Luis Martínez-Fernández, writing in the Chronicle of Higher Education, claims that "a person whose native language is not English can adopt the English language as a means of communication for a variety of reasons," and that one of them is "the need to use a more precise language with a richer vocabulary. (English has about 900,000 words, while French, for example, has fewer than 100,000.)"
Where do people get this stuff? It rather looks as if Martínez-Fernández may have swallowed the self-promoting Paul Payack's specious claim that the number of words in English is creeping up toward one million. But what about the support for the claim that poor old French can only muster a hundred grand? (I know I once claimed French is a miserable and inadequate language. But I was only kidding.)
It scarcely matters what number you give in contexts like this. The sort of people who are prepared to believe that you get greater richness and precision when you have more available words will believe anything, so you can feed them any numbers you like.
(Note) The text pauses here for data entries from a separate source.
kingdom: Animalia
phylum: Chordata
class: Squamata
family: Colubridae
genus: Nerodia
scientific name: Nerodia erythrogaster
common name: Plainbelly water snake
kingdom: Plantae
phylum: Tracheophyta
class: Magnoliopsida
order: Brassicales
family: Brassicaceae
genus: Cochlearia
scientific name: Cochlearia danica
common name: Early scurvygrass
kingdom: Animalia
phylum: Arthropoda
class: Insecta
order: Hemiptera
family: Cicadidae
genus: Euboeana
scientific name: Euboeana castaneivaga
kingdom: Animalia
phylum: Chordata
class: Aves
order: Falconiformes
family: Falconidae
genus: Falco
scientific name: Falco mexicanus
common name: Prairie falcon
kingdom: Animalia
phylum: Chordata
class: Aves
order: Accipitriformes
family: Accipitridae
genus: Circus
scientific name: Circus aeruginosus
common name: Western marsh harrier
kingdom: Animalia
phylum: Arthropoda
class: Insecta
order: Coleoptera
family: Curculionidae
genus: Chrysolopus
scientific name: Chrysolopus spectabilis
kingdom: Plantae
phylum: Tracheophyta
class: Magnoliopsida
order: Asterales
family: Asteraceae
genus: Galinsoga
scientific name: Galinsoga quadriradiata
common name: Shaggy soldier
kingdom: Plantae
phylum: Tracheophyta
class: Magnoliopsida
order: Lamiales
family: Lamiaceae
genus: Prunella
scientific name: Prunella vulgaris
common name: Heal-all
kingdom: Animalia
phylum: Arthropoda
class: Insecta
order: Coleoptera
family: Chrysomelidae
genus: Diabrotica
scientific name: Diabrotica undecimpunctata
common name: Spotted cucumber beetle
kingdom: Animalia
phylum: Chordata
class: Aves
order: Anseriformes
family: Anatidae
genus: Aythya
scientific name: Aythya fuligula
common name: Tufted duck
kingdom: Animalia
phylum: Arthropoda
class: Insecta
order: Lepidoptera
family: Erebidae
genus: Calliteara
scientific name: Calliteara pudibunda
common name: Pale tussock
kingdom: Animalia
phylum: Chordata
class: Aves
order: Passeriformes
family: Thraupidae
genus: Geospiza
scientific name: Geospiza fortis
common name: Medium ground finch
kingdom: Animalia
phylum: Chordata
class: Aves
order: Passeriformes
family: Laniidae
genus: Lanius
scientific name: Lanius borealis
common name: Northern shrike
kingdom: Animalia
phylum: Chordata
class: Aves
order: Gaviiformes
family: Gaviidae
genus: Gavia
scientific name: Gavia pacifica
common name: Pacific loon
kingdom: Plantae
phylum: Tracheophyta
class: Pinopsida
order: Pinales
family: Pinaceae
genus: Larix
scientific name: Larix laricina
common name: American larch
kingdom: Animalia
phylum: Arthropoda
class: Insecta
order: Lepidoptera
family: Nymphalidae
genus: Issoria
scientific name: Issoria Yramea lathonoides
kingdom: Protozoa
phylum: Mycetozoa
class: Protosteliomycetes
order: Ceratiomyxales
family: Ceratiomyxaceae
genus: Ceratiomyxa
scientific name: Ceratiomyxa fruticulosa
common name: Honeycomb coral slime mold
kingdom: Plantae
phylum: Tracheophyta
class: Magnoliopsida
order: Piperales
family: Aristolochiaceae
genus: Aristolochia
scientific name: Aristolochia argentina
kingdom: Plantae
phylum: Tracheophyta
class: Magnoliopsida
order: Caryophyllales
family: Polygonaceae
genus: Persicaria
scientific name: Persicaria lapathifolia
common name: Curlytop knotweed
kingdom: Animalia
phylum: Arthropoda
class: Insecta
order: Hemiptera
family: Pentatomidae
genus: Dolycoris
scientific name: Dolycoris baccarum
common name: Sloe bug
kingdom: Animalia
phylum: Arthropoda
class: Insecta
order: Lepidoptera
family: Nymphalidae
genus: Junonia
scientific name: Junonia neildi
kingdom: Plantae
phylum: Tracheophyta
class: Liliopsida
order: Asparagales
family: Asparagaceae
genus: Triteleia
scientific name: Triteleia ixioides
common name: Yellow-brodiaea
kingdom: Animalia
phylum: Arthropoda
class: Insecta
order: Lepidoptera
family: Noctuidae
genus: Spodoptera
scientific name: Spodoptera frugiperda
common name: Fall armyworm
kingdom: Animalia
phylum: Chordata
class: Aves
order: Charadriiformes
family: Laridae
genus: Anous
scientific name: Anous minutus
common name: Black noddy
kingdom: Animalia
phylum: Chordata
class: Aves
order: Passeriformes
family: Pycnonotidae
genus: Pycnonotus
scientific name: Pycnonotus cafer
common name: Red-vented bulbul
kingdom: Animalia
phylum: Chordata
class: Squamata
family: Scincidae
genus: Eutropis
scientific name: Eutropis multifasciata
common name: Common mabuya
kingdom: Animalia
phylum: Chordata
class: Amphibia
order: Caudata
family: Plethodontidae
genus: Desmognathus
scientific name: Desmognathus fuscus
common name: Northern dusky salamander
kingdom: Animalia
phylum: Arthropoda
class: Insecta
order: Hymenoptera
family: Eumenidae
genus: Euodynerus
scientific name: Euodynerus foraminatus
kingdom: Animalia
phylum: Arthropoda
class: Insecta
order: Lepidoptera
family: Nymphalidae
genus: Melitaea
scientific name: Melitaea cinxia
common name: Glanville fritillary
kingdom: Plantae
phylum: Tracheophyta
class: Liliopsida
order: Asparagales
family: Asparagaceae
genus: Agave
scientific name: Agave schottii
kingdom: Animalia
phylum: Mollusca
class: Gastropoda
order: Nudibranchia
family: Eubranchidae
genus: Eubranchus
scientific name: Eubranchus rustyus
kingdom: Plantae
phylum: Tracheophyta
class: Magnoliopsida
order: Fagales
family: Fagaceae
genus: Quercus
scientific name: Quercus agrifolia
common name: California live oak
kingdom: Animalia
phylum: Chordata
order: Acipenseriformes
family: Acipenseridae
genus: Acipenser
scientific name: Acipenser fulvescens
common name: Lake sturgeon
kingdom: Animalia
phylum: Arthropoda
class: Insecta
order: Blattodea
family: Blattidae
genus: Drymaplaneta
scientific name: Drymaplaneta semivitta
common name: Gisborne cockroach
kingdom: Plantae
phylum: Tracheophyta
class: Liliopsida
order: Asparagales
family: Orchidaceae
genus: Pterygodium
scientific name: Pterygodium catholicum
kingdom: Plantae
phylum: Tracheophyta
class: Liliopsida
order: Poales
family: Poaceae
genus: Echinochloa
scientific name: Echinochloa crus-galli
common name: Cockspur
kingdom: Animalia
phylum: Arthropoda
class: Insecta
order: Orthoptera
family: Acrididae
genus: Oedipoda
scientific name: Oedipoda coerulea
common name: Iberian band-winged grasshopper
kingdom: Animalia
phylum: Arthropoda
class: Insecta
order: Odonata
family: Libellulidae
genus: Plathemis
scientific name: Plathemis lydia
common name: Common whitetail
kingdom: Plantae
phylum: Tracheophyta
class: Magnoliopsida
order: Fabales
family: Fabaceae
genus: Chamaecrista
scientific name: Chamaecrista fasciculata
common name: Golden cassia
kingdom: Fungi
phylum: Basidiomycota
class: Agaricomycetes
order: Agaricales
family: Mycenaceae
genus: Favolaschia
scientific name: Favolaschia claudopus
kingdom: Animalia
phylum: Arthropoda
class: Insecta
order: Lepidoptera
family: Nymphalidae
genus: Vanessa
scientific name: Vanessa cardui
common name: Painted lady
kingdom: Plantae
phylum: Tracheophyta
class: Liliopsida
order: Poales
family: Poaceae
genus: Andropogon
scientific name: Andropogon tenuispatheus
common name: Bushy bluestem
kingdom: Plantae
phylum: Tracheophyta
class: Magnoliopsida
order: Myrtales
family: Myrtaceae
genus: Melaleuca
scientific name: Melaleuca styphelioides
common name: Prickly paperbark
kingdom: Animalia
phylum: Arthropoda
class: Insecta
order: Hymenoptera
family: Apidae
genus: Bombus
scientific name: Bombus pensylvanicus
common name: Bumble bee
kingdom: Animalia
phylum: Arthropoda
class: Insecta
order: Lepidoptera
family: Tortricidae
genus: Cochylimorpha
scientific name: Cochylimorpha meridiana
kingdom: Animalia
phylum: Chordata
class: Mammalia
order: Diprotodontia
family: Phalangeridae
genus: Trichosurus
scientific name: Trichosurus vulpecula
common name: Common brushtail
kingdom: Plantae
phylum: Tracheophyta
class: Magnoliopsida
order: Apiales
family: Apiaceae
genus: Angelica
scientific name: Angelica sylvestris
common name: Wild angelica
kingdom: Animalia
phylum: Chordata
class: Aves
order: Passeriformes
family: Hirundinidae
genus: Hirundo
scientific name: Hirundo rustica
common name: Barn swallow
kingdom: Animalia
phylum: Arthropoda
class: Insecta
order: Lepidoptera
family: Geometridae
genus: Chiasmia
Not long ago a significant number of totally clueless journalists heard that a gigaword corpus had been collected and ran away with the notion that all the words in it were different, so they trumpeted that English had a billion words. (Confusing a corpus with a dictionary is roughly comparable to confusing the set of all cars now driving on American roads with the set of distinct car models available in the catalogs of US manufacturers.)
Why does the number of lexical entries in the dictionary matter to people, as opposed to the number of fax machines, or the number of lost socks? Teresa Cunningham, who pointed me to the Martínez-Fernández article, lives in Europe, where she has plenty of experience in talking to people in languages other than English, and she remarks: "I have never had anybody turn to me and ask to ‘borrow’ an English word so they can express their thoughts more precisely while speaking another language." Quite so.
Precision, richness, and eloquence don't spring from dictionary page count. They're a function not of how well you've been endowed by lexicographical history but of how well you use what you've got. People don't seem to understand that vocabulary-size counting is to language as penis-length measurement is to sexiness.